### [Task to complete]
The expected output is the data below, character for character, without its pictures.

### [Supplied material]
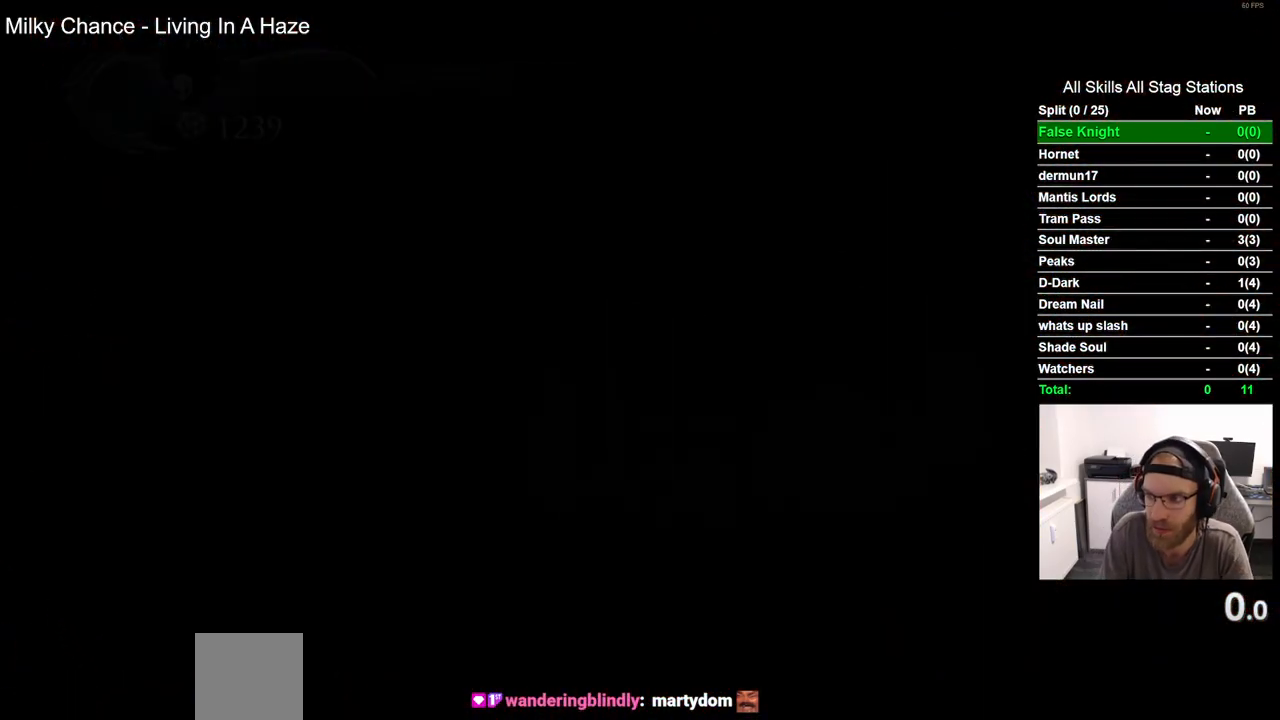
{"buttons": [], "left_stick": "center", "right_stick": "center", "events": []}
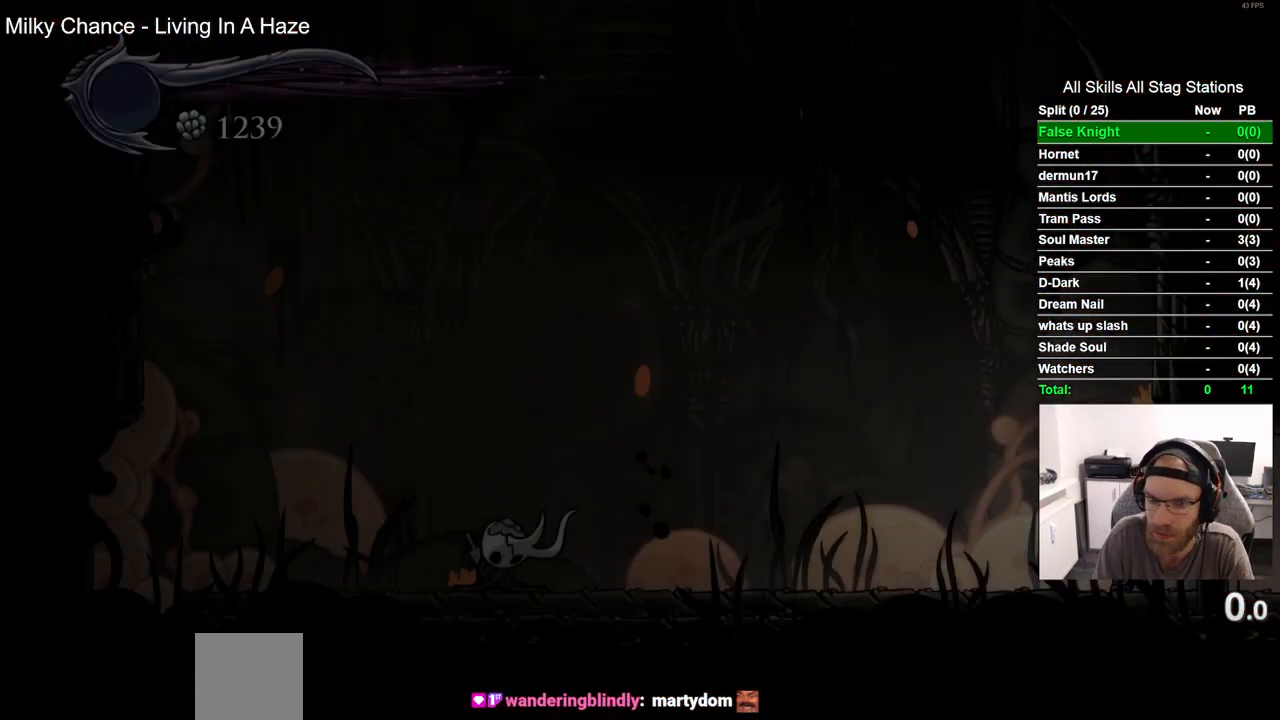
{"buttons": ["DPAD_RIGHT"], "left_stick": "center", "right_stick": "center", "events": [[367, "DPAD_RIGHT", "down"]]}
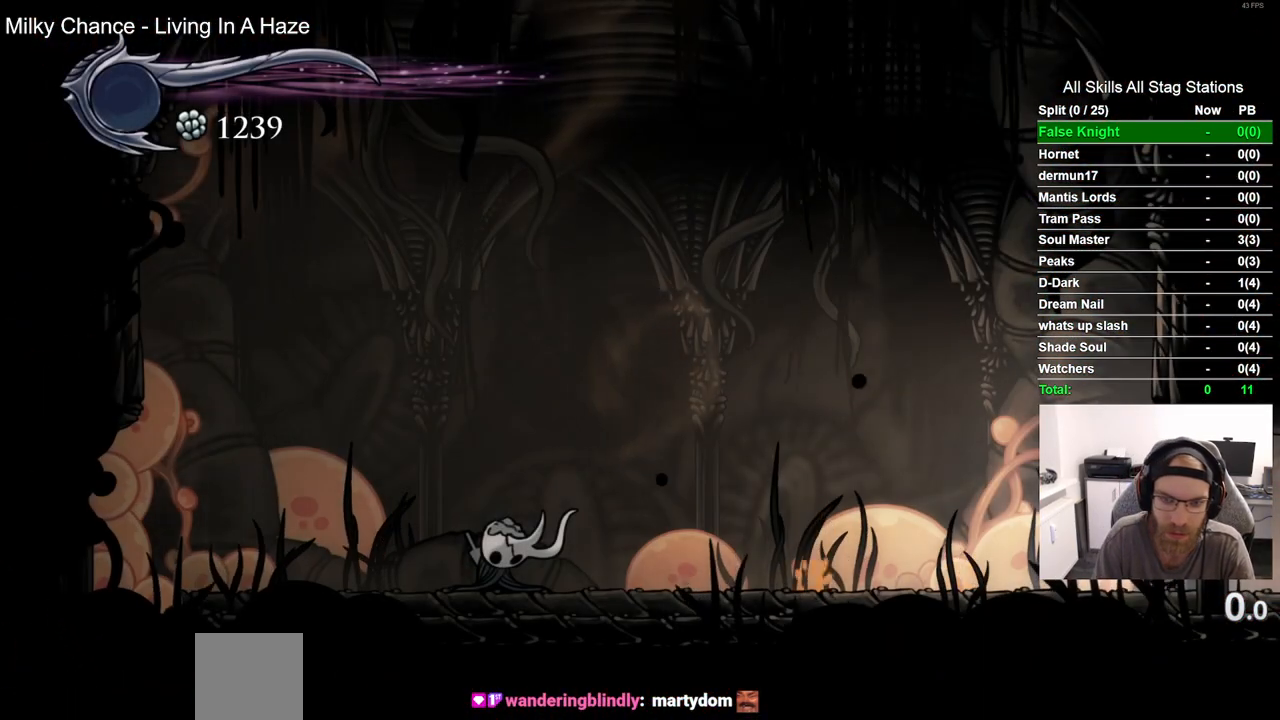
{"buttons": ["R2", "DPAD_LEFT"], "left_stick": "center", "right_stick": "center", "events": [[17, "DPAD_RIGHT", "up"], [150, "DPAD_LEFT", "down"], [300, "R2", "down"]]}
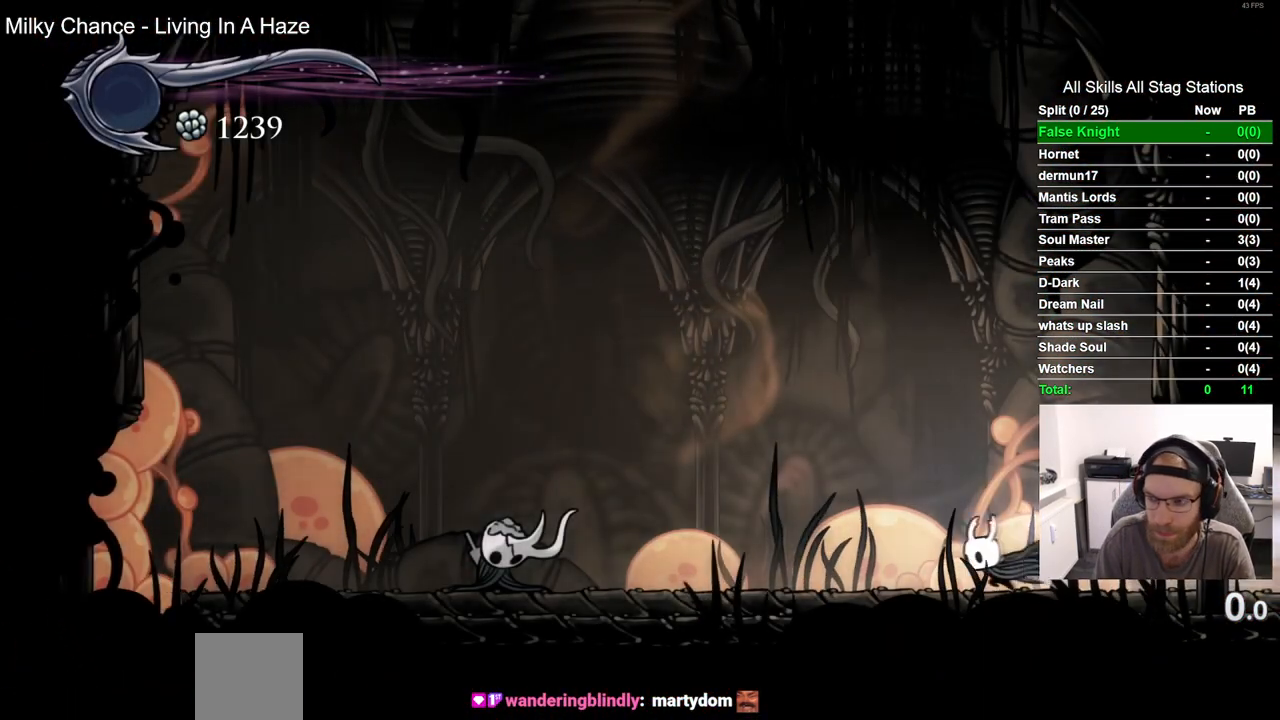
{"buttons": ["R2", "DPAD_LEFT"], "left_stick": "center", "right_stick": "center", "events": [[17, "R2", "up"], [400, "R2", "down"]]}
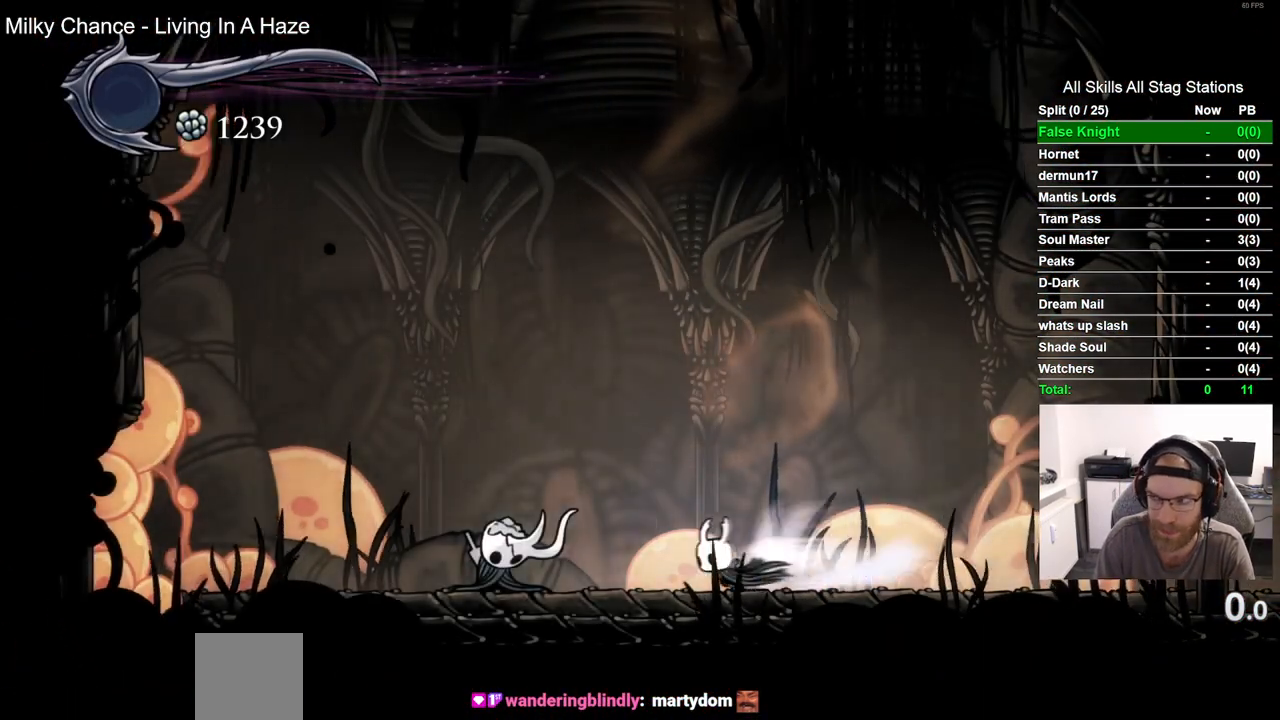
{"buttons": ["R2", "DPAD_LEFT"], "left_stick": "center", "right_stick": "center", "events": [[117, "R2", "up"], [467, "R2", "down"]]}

### [Response for this exercise]
{"buttons": [], "left_stick": "center", "right_stick": "center", "events": []}
{"buttons": ["DPAD_RIGHT"], "left_stick": "center", "right_stick": "center", "events": [[367, "DPAD_RIGHT", "down"]]}
{"buttons": ["R2", "DPAD_LEFT"], "left_stick": "center", "right_stick": "center", "events": [[17, "DPAD_RIGHT", "up"], [150, "DPAD_LEFT", "down"], [300, "R2", "down"]]}
{"buttons": ["R2", "DPAD_LEFT"], "left_stick": "center", "right_stick": "center", "events": [[17, "R2", "up"], [400, "R2", "down"]]}
{"buttons": ["R2", "DPAD_LEFT"], "left_stick": "center", "right_stick": "center", "events": [[117, "R2", "up"], [467, "R2", "down"]]}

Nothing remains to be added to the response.